• Exercise brief
Retype the items word for word, from their beginning up to and including the line containing "3.0 and above". Leave the pictures out of your answer.

++++ Materials provided ++++

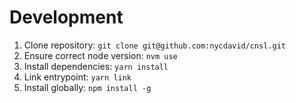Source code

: # Development

1. Clone repository: `git clone git@github.com:nycdavid/cnsl.git`
1. Ensure correct node version: `nvm use`
1. Install dependencies: `yarn install`
1. Link entrypoint: `yarn link`
1. Install globally: `npm install -g`
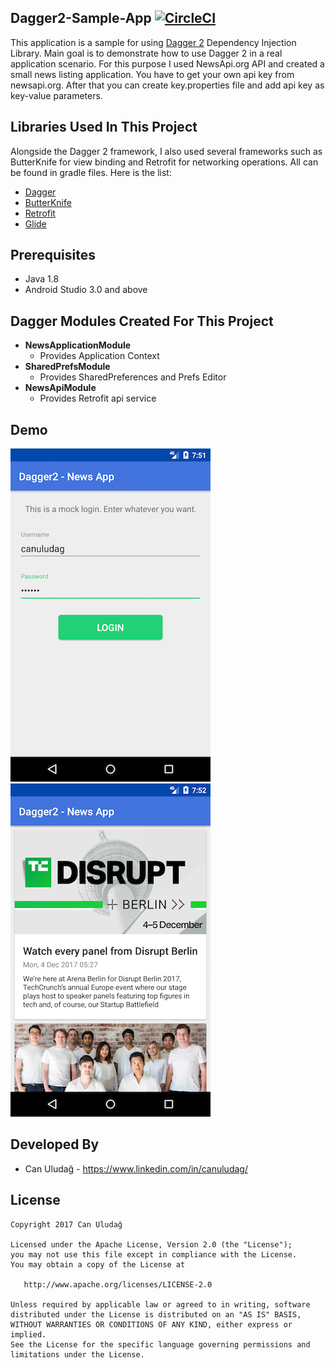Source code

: Dagger2-Sample-App  [![CircleCI](https://circleci.com/gh/canuludag/Dagger2-Sample-App.svg?style=shield)](https://circleci.com/gh/canuludag/Dagger2-Sample-App)
--------------------
This application is a sample for using [Dagger 2][1] Dependency Injection Library. Main goal is to demonstrate how to use Dagger 2 in a real application scenario. For this purpose I used NewsApi.org API and created a small news listing application. You have to get your own api key from newsapi.org. After that you can create key.properties file and add api key as key-value parameters.

Libraries Used In This Project
------------------------------------
Alongside the Dagger 2 framework, I also used several frameworks such as ButterKnife for view binding and Retrofit for networking operations. All can be found in gradle files. Here is the list:
* [Dagger][1]
* [ButterKnife][2]
* [Retrofit][3]
* [Glide][4]

Prerequisites
-------------
* Java 1.8
* Android Studio 3.0 and above

Dagger Modules Created For This Project
-----------------------------------
* **NewsApplicationModule**
    * Provides Application Context
* **SharedPrefsModule**
    * Provides SharedPreferences and Prefs Editor
* **NewsApiModule**
    * Provides Retrofit api service

Demo
----
![](./art/login_screen.png)    ![](./art/news_list_screen.png)

Developed By
---------------
* Can Uludağ  - https://www.linkedin.com/in/canuludag/
 
License
----------
    Copyright 2017 Can Uludağ

    Licensed under the Apache License, Version 2.0 (the "License");
    you may not use this file except in compliance with the License.
    You may obtain a copy of the License at

       http://www.apache.org/licenses/LICENSE-2.0

    Unless required by applicable law or agreed to in writing, software
    distributed under the License is distributed on an "AS IS" BASIS,
    WITHOUT WARRANTIES OR CONDITIONS OF ANY KIND, either express or implied.
    See the License for the specific language governing permissions and
    limitations under the License.

[1]: https://github.com/google/dagger
[2]: https://github.com/JakeWharton/butterknife
[3]: http://square.github.io/retrofit/
[4]: https://github.com/bumptech/glide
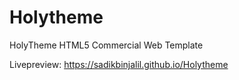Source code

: # Holytheme

HolyTheme HTML5 Commercial Web Template 

Livepreview: https://sadikbinjalil.github.io/Holytheme
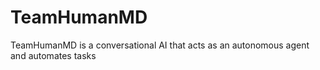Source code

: # TeamHumanMD
TeamHumanMD is a conversational AI that acts as an autonomous agent and automates tasks
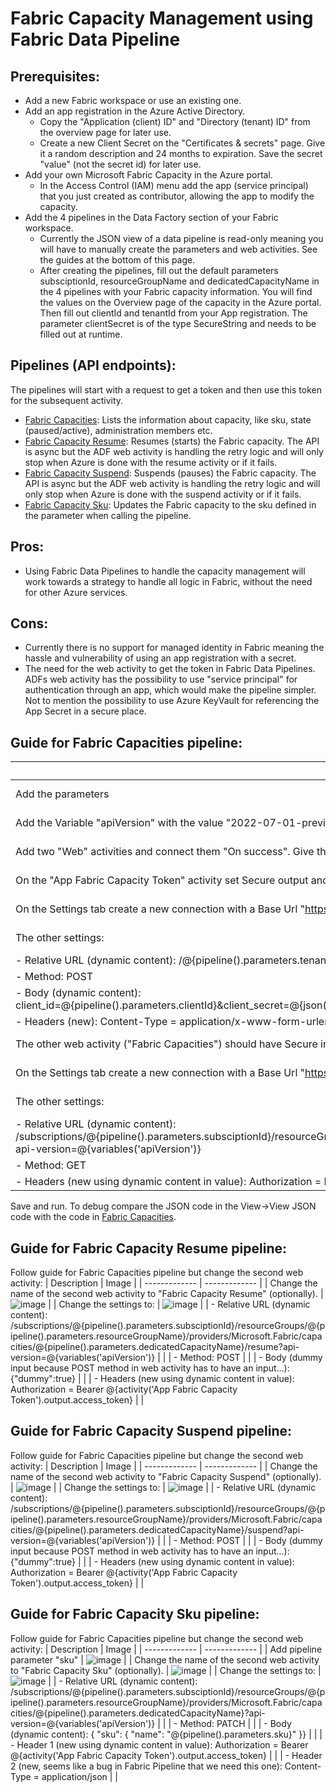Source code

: 
# Fabric Capacity Management using Fabric Data Pipeline


## Prerequisites:
-	Add a new Fabric workspace or use an existing one.
-	Add an app registration in the Azure Active Directory.
    - Copy the "Application (client) ID" and "Directory (tenant) ID" from the overview page for later use.
    - Create a new Client Secret on the "Certificates & secrets" page. Give it a random description and 24 months to expiration. Save the secret "value" (not the secret id) for later use.
-	Add your own Microsoft Fabric Capacity in the Azure portal.
    - In the Access Control (IAM) menu add the app (service principal) that you just created as contributor, allowing the app to modify the capacity.
-	Add the 4 pipelines in the Data Factory section of your Fabric workspace. 
    - Currently the JSON view of a data pipeline is read-only meaning you will have to manually create the parameters and web activities. See the guides at the bottom of this page.
    - After creating the pipelines, fill out the default parameters subsciptionId, resourceGroupName and dedicatedCapacityName in the 4 pipelines with your Fabric capacity information. You will find the values on the Overview page of the capacity in the Azure portal. Then fill out clientId and tenantId from your App registration. The parameter clientSecret is of the type SecureString and needs to be filled out at runtime.


## Pipelines (API endpoints):
The pipelines will start with a request to get a token and then use this token for the subsequent activity. 
-	[Fabric Capacities](Fabric%20Capacities.json): Lists the information about capacity, like sku, state (paused/active), administration members etc.
-	[Fabric Capacity Resume](Fabric%20Capacity%20Resume.json): Resumes (starts) the Fabric capacity. The API is async but the ADF web activity is handling the retry logic and will only stop when Azure is done with the resume activity or if it fails.
-	[Fabric Capacity Suspend](Fabric%20Capacity%20Suspend.json): Suspends (pauses) the Fabric capacity. The API is async but the ADF web activity is handling the retry logic and will only stop when Azure is done with the suspend activity or if it fails.
-	[Fabric Capacity Sku](Fabric%20Capacity%20Sku.json): Updates the Fabric capacity to the sku defined in the parameter when calling the pipeline. 

## Pros: 
-	Using Fabric Data Pipelines to handle the capacity management will work towards a strategy to handle all logic in Fabric, without the need for other Azure services.

## Cons: 
-	Currently there is no support for managed identity in Fabric meaning the hassle and vulnerability of using an app registration with a secret.
-	The need for the web activity to get the token in Fabric Data Pipelines. ADFs web activity has the possibility to use "service principal" for authentication through an app, which would make the pipeline simpler. Not to mention the possibility to use Azure KeyVault for referencing the App Secret in a secure place.



## Guide for Fabric Capacities pipeline:

| Description  | Image |
| ------------- | ------------- |
| Add the parameters | ![image](https://github.com/nocsi-zz/fabric-capacity-management/assets/1149028/c0b271f4-d975-44fb-a260-b2fc9a38f591)  |
| Add the Variable "apiVersion" with the value "2022-07-01-preview". This could change in the future when it is out of preview.  | ![image](https://github.com/nocsi-zz/fabric-capacity-management/assets/1149028/2de53dee-02ce-4875-b6cb-23fd5d2d8e67)  |
| Add two "Web" activities and connect them "On success". Give the first activity the name "App Fabric Capacity Token" and the second activity the name "Fabric Capacities" (optionally). | ![image](https://github.com/nocsi-zz/fabric-capacity-management/assets/1149028/8d46d113-475c-412e-91c1-76f4bd3dbb32) |
| On the "App Fabric Capacity Token" activity set Secure output and input to true in the advanced section: | ![image](https://github.com/nocsi-zz/fabric-capacity-management/assets/1149028/900c9aea-2521-4985-b0cc-4014095a3a71) |
| On the Settings tab create a new connection with a Base Url "https://login.microsoftonline.com" and a optional "Connection name": | ![image](https://github.com/nocsi-zz/fabric-capacity-management/assets/1149028/4afa791f-0d37-402e-8bf6-4f1783992b9a) |
| The other settings:| ![image](https://github.com/nocsi-zz/fabric-capacity-management/assets/1149028/c0aceb33-207d-4819-b424-cdd2b02a514f) |
| - Relative URL (dynamic content): /@{pipeline().parameters.tenantId}/oauth2/token  ||
| - Method: POST ||
| - Body (dynamic content): client_id=@{pipeline().parameters.clientId}&client_secret=@{json(string(pipeline().parameters.clientSecret)).value}&grant_type=client_credentials&resource=https://management.azure.com ||
| - Headers (new): Content-Type = application/x-www-form-urlencoded  ||
| The other web activity ("Fabric Capacities") should have Secure input set to true in the advanced section: | ![image](https://github.com/nocsi-zz/fabric-capacity-management/assets/1149028/0697430c-69b9-4024-8c98-3497a5f26324) |
| On the Settings tab create a new connection with a Base Url "https://login.microsoftonline.com" and a optional "Connection name": | ![image](https://github.com/nocsi-zz/fabric-capacity-management/assets/1149028/d57c5e70-fa7f-4ff7-a8b0-2b96e983b487) |
| The other settings: | ![image](https://github.com/nocsi-zz/fabric-capacity-management/assets/1149028/2e45a0a9-55bb-43cf-adbf-ff10c536f5ab) |
| - Relative URL (dynamic content): /subscriptions/@{pipeline().parameters.subsciptionId}/resourceGroups/@{pipeline().parameters.resourceGroupName}/providers/Microsoft.Fabric/capacities/@{pipeline().parameters.dedicatedCapacityName}?api-version=@{variables('apiVersion')} |  |
| - Method: GET |  |
| - Headers (new using dynamic content in value): Authorization = Bearer @{activity('App Fabric Capacity Token').output.access_token} |  |


Save and run. To debug compare the JSON code in the View->View JSON code with the code in [Fabric Capacities](Fabric%20Capacities.json).



## Guide for Fabric Capacity Resume pipeline:
Follow guide for Fabric Capacities pipeline but change the second web activity:
| Description  | Image |
| ------------- | ------------- |
| Change the name of the second web activity to "Fabric Capacity Resume" (optionally). | ![image](https://github.com/nocsi-zz/fabric-capacity-management/assets/1149028/72258ec2-44cc-4741-9f93-fa82d319e853) |
| Change the settings to: | ![image](https://github.com/nocsi-zz/fabric-capacity-management/assets/1149028/b6b66ebf-b7dd-4f79-b572-b6c00848641c) |
| - Relative URL (dynamic content): /subscriptions/@{pipeline().parameters.subsciptionId}/resourceGroups/@{pipeline().parameters.resourceGroupName}/providers/Microsoft.Fabric/capacities/@{pipeline().parameters.dedicatedCapacityName}/resume?api-version=@{variables('apiVersion')}  |  |
| - Method: POST |  |
| - Body (dummy input because POST method in web activity has to have an input...): {"dummy":true} |  |
| - Headers (new using dynamic content in value): Authorization = Bearer @{activity('App Fabric Capacity Token').output.access_token} |  |



## Guide for Fabric Capacity Suspend pipeline:
Follow guide for Fabric Capacities pipeline but change the second web activity:
| Description  | Image |
| ------------- | ------------- |
| Change the name of the second web activity to "Fabric Capacity Suspend" (optionally). | ![image](https://github.com/nocsi-zz/fabric-capacity-management/assets/1149028/ef23abf4-0039-4988-bc37-c84980265d25) |
| Change the settings to: | ![image](https://github.com/nocsi-zz/fabric-capacity-management/assets/1149028/d949bd62-7dfa-46a1-8d65-0a79a9e860f9) |
| - Relative URL (dynamic content): /subscriptions/@{pipeline().parameters.subsciptionId}/resourceGroups/@{pipeline().parameters.resourceGroupName}/providers/Microsoft.Fabric/capacities/@{pipeline().parameters.dedicatedCapacityName}/suspend?api-version=@{variables('apiVersion')}  |  |
| - Method: POST |  |
| - Body (dummy input because POST method in web activity has to have an input...): {"dummy":true} |  |
| - Headers (new using dynamic content in value): Authorization = Bearer @{activity('App Fabric Capacity Token').output.access_token} |  |




## Guide for Fabric Capacity Sku pipeline:
Follow guide for Fabric Capacities pipeline but change the second web activity:
| Description  | Image |
| ------------- | ------------- |
| Add pipeline parameter "sku" | ![image](https://github.com/nocsi-zz/fabric-capacity-management/assets/1149028/c6358762-4ffa-4149-9f28-6506ada7408e) |
| Change the name of the second web activity to "Fabric Capacity Sku" (optionally). | ![image](https://github.com/nocsi-zz/fabric-capacity-management/assets/1149028/488da801-b4b9-4fea-aaee-58a122e28824) |
| Change the settings to: | ![image](https://github.com/nocsi-zz/fabric-capacity-management/assets/1149028/df5da46d-8d0f-4637-8ef8-43da9f8a86de) |
| - Relative URL (dynamic content): /subscriptions/@{pipeline().parameters.subsciptionId}/resourceGroups/@{pipeline().parameters.resourceGroupName}/providers/Microsoft.Fabric/capacities/@{pipeline().parameters.dedicatedCapacityName}?api-version=@{variables('apiVersion')}  |  |
| - Method: PATCH |  |
| - Body (dynamic content): {  "sku": {    "name": "@{pipeline().parameters.sku}"  }} |  |
| - Header 1 (new using dynamic content in value): Authorization = Bearer @{activity('App Fabric Capacity Token').output.access_token} |  |
| - Header 2 (new, seems like a bug in Fabric Pipeline that we need this one): Content-Type = application/json |  |




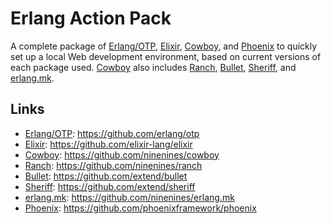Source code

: # Erlang Action Pack

A complete package of [Erlang/OTP][], [Elixir][], [Cowboy][], and [Phoenix][] to quickly set up a local Web development environment, based on current versions of each package used.
[Cowboy][] also includes [Ranch][], [Bullet][], [Sheriff][], and [erlang.mk][].

## Links

* [Erlang/OTP][]:	https://github.com/erlang/otp
* [Elixir][]:		https://github.com/elixir-lang/elixir
* [Cowboy][]:		https://github.com/ninenines/cowboy
* [Ranch][]:		https://github.com/ninenines/ranch
* [Bullet][]:		https://github.com/extend/bullet
* [Sheriff][]:		https://github.com/extend/sheriff
* [erlang.mk][]:	https://github.com/ninenines/erlang.mk
* [Phoenix][]:		https://github.com/phoenixframework/phoenix

[Erlang/OTP]:	https://github.com/erlang/otp			"Erlang/OTP Repository"
[Elixir]:	https://github.com/elixir-lang/elixir		"Elixir Repository"
[Cowboy]:	https://github.com/ninenines/cowboy		"Cowboy Repository"
[Ranch]:	https://github.com/ninenines/ranch		"Ranch Repository"
[Bullet]:	https://github.com/extend/bullet		"Bullet Repository"
[Sheriff]:	https://github.com/extend/sheriff		"Sheriff Repository"
[erlang.mk]:	https://github.com/ninenines/erlang.mk		"erlang.mk Repository"
[Phoenix]:	https://github.com/phoenixframework/phoenix	"Phoenix Repository"


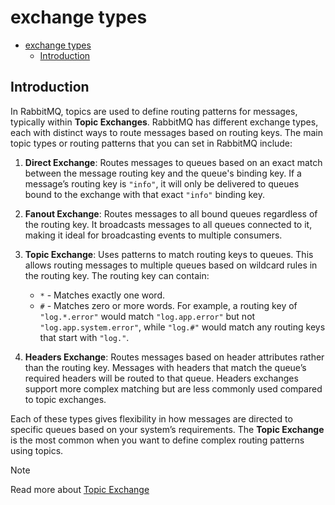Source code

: # exchange types

- [exchange types](#exchange-types)
  - [Introduction](#introduction)

## Introduction

In RabbitMQ, topics are used to define routing patterns for messages, typically within **Topic Exchanges**. RabbitMQ has different exchange types, each with distinct ways to route messages based on routing keys. The main topic types or routing patterns that you can set in RabbitMQ include:

1. **Direct Exchange**: Routes messages to queues based on an exact match between the message routing key and the queue's binding key. If a message’s routing key is `"info"`, it will only be delivered to queues bound to the exchange with that exact `"info"` binding key.

2. **Fanout Exchange**: Routes messages to all bound queues regardless of the routing key. It broadcasts messages to all queues connected to it, making it ideal for broadcasting events to multiple consumers.

3. **Topic Exchange**: Uses patterns to match routing keys to queues. This allows routing messages to multiple queues based on wildcard rules in the routing key. The routing key can contain:
   - `*` - Matches exactly one word.
   - `#` - Matches zero or more words.
   For example, a routing key of `"log.*.error"` would match `"log.app.error"` but not `"log.app.system.error"`, while `"log.#"` would match any routing keys that start with `"log."`.

4. **Headers Exchange**: Routes messages based on header attributes rather than the routing key. Messages with headers that match the queue’s required headers will be routed to that queue. Headers exchanges support more complex matching but are less commonly used compared to topic exchanges.

Each of these types gives flexibility in how messages are directed to specific queues based on your system’s requirements. The **Topic Exchange** is the most common when you want to define complex routing patterns using topics.

> [!NOTE]
> Read more about [Topic Exchange](<Comprehensive Guide to RabbitMQ Topic Exchanges.md>)
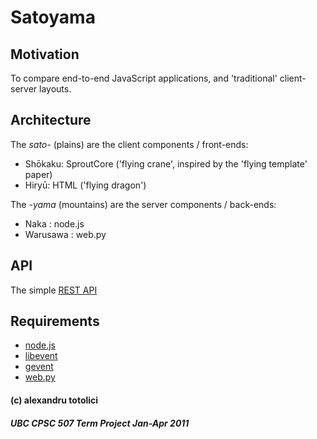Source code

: # Satoyama #

## Motivation ##

To compare end-to-end JavaScript applications, and 'traditional' client-server layouts.

## Architecture ##

The *sato-* (plains) are the client components / front-ends:

* Shōkaku: SproutCore ('flying crane', inspired by the 'flying template' paper)
* Hiryū: HTML ('flying dragon')

The *-yama* (mountains) are the server components / back-ends:

* Naka : node.js
* Warusawa : web.py

## API ##

The simple [REST API](/totolici/satoyama/blob/master/API.md)

## Requirements ##

* [node.js](http://nodejs.org/)
* [libevent](http://monkey.org/~provos/libevent/)
* [gevent](http://www.gevent.org/)
* [web.py](http://webpy.org/)

#### (c) alexandru totolici ####
##### UBC CPSC 507 Term Project Jan-Apr 2011 #####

++++

• Solution for this exercise
Source code

: # Development

1. Clone repository: `git clone git@github.com:nycdavid/cnsl.git`
1. Ensure correct node version: `nvm use`
1. Install dependencies: `yarn install`
1. Link entrypoint: `yarn link`
1. Install globally: `npm install -g`
Source code

: Dagger2-Sample-App  [![CircleCI](https://circleci.com/gh/canuludag/Dagger2-Sample-App.svg?style=shield)](https://circleci.com/gh/canuludag/Dagger2-Sample-App)
--------------------
This application is a sample for using [Dagger 2][1] Dependency Injection Library. Main goal is to demonstrate how to use Dagger 2 in a real application scenario. For this purpose I used NewsApi.org API and created a small news listing application. You have to get your own api key from newsapi.org. After that you can create key.properties file and add api key as key-value parameters.

Libraries Used In This Project
------------------------------------
Alongside the Dagger 2 framework, I also used several frameworks such as ButterKnife for view binding and Retrofit for networking operations. All can be found in gradle files. Here is the list:
* [Dagger][1]
* [ButterKnife][2]
* [Retrofit][3]
* [Glide][4]

Prerequisites
-------------
* Java 1.8
* Android Studio 3.0 and above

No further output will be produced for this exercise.